В Европе Гершвина сильнее всех очаровал Берг. Легендарная встреча композиторов в Вене – та самая, на которой Берг сказал: “Г-н Гершвин, музыка – это музыка”, – возможно, указала Гершвину на что-то новое, на более глубокий синтез по сравнению с тем, которого он успел достичь. В поезде Вена-Париж он изучал ноты “Лирической сюиты”, и на нескольких вечерах, организованных в Париже в его честь, просил квартет Колиша играть это произведение – без сомнения, к удивлению аплодирующей толпы. Вернувшись в Нью-Йорк, Гершвин повесил подписанную фотографию Берга в своей комнате рядом с фотографией боксера Джека Демпси и боксерской грушей.

Европейскими впечатлениями переполнены балетные интонации поэмы “Американец в Париже”, которую Гершвин начал набрасывать во время поездки в 1928 году и завершил после возвращения. Если “Рапсодия” с ее чередованием роскошных мелодий и интенсивных переходных фрагментов была предсказуема по форме, то “Американец в Париже” демонстрирует более уверенное использование большой формы.
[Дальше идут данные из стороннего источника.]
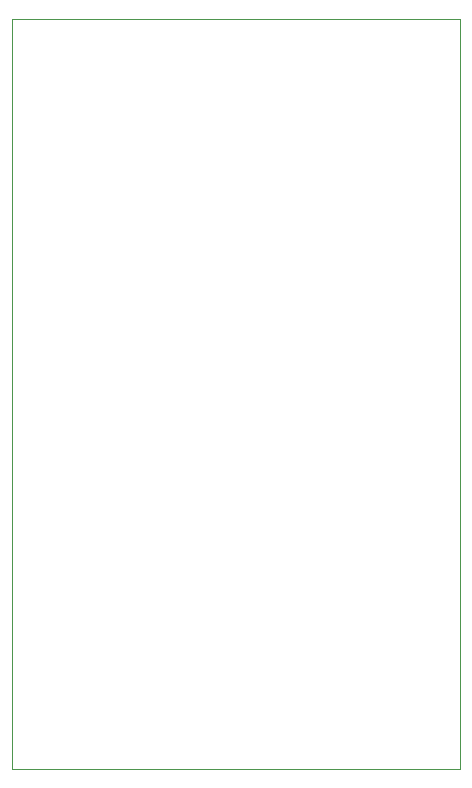
<source format=gbr>
%TF.GenerationSoftware,KiCad,Pcbnew,8.0.6*%
%TF.CreationDate,2025-04-24T20:36:05+02:00*%
%TF.ProjectId,Picroscope,50696372-6f73-4636-9f70-652e6b696361,rev?*%
%TF.SameCoordinates,Original*%
%TF.FileFunction,Profile,NP*%
%FSLAX46Y46*%
G04 Gerber Fmt 4.6, Leading zero omitted, Abs format (unit mm)*
G04 Created by KiCad (PCBNEW 8.0.6) date 2025-04-24 20:36:05*
%MOMM*%
%LPD*%
G01*
G04 APERTURE LIST*
%TA.AperFunction,Profile*%
%ADD10C,0.050000*%
%TD*%
G04 APERTURE END LIST*
D10*
X120500000Y-69500000D02*
X158500000Y-69500000D01*
X158500000Y-133000000D01*
X120500000Y-133000000D01*
X120500000Y-69500000D01*
M02*

</source>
Мелодии калейдоскопически развиваются и скапливаются в причудливо диссонансных политональных комбинациях. Но поверхность сверкает чистотой, и слушатель может следовать за каждой джазовой арией, рвущейся сквозь схватку.
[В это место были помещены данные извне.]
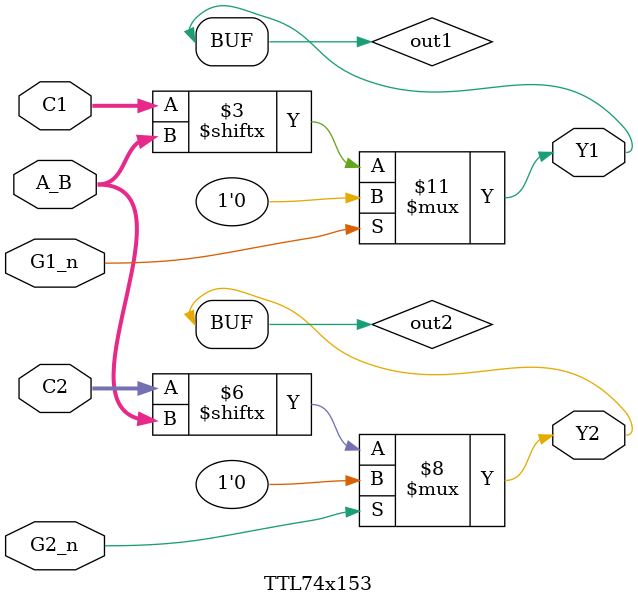
<source format=v>

module TTL74x153
#(
    parameter WIDTH = 4
)
(
	input  wire [SEL_WIDTH-1:0] A_B,	// select inputs for both MUX
	input  wire [WIDTH-1:0] C1,			// input 1
	input  wire [WIDTH-1:0] C2,			// input 2
	input  wire G1_n,					// Enable for MUX A (active LOW)
	input  wire G2_n,					// Enable for MUX B (active LOW)
	output wire	Y1,						// Output of MUX A
	output wire	Y2						// Output of MUX B
);
	localparam SEL_WIDTH = $clog2(WIDTH);

	reg out1;
	always@(*)
		// MUX A
		if (!G1_n)
			out1 = C1[A_B];
		else
			out1 = 1'b0; // Disabled output

	reg out2;
	always@(*)
		// MUX B
		if (!G2_n)
			out2 = C2[A_B];
		else
			out2 = 1'b0; // Disabled output

	assign Y1 = out1;
	assign Y2 = out2;

endmodule


</source>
У Гершвина были основательные знания, но он чувствовал себя неуверенно из-за своего образования и при встрече просил совета почти у каждого известного композитора. Говорят, однажды он обратился к Стравинскому, который спросил, сколько Гершвин зарабатывает (от 100 до 200 тысяч долларов), и сказал: “В таком случае я должен учиться вместе с вами”. Увы, это, скорее всего, выдумка: тот же самый анекдот рассказывают о Гершвине и Равеле. Как пишет Ховард Поллок в авторитетной биографии Гершвина, композитор даже прославившись старался совершенствовать технику. В 1932 году он записался на курс эмигранта из России композитора и теоретика Иосифа Шиллингера, создавшего систему симметричных ладов, ритмики и аккордики. Записи Гершвина демонстрируют многочисленные опыты построения диссонансных аккордов в гармонических последовательностях.
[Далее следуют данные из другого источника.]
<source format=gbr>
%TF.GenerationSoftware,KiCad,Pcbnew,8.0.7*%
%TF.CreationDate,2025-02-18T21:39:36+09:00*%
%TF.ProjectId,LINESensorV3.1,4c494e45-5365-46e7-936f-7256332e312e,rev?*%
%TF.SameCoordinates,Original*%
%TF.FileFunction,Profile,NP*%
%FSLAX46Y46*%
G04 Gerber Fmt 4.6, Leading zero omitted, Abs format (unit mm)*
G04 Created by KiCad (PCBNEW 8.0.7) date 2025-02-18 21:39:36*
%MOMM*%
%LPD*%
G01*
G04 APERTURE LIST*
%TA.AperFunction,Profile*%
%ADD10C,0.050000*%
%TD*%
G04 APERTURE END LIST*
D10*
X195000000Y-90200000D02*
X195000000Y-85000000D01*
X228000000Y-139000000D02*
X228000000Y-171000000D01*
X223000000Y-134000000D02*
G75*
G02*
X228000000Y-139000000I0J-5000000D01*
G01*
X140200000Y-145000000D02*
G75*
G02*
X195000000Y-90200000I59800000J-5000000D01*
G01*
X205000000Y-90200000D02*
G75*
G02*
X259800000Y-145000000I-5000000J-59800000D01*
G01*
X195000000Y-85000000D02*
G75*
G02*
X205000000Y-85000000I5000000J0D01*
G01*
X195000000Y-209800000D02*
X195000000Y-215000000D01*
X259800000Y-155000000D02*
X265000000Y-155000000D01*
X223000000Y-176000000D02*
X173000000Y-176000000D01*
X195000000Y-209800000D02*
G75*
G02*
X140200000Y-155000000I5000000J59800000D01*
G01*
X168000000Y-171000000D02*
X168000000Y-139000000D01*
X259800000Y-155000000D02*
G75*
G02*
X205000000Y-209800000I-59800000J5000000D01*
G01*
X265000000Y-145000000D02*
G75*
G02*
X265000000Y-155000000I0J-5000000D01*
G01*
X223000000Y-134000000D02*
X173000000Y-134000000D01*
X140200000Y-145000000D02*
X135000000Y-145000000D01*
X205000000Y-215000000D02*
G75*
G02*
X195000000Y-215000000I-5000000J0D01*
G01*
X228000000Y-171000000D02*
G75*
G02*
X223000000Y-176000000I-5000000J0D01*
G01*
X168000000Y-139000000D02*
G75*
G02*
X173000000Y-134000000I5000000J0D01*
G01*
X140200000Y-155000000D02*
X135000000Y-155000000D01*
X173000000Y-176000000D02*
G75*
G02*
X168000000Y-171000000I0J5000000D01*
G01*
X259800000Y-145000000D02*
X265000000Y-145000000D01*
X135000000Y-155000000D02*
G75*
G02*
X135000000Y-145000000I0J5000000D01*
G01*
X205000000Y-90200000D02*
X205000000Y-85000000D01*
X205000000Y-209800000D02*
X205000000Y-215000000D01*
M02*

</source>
Со времен Swanee и Blue Monday Гершвин путешествовал среди диатонических, блюзовых, клезмерских, целотонных и хроматических ладов. Тепереь у него был метод – каркас, на котором сплетался полномасштабный дизайн. В записных книжках того времени уже начинает обретать форму “Порги и Бесс”.

Идея написать полномасштабную оперу занимала Гершвина долгие годы. Покровитель искусств Отто Кан (председатель правления “Метрополитен-опера”, пропагандист культуры Эры джаза, старый друг Рихарда Штрауса) подталкивал его, приглашая написать джазовую гранд-оперу. Гершвин тем не менее решил, что певцы “Метрополитен” никогда не овладеют таким материалом – настоящая джазовая опера может быть исполнена только черными.

Перейти на страницу:

Похожие книги

Савва Морозов
Савва Морозов

Имя Саввы Тимофеевича Морозова — символ загадочности русской души. Что может быть непонятнее для иностранца, чем расчетливый коммерсант, оказывающий бескорыстную помощь частному театру? Или богатейший капиталист, который поддерживает революционное движение, тем самым подписывая себе и своему сословию смертный приговор, срок исполнения которого заранее не известен? Самый загадочный эпизод в биографии Морозова — его безвременная кончина в возрасте 43 лет — еще долго будет привлекать внимание любителей исторических тайн. Сегодня фигура известнейшего купца-мецената окружена непроницаемым ореолом таинственности. Этот ореол искажает реальный образ Саввы Морозова. Историк А. И. Федорец вдумчиво анализирует общественно-политические и эстетические взгляды Саввы Морозова, пытается понять мотивы его деятельности, причины и следствия отдельных поступков. А в конечном итоге — найти тончайшую грань между реальностью и вымыслом. Книга «Савва Морозов» — это портрет купца на фоне эпохи. Портрет, максимально очищенный от случайных и намеренных искажений. А значит — отражающий реальный облик одного из наиболее известных русских коммерсантов.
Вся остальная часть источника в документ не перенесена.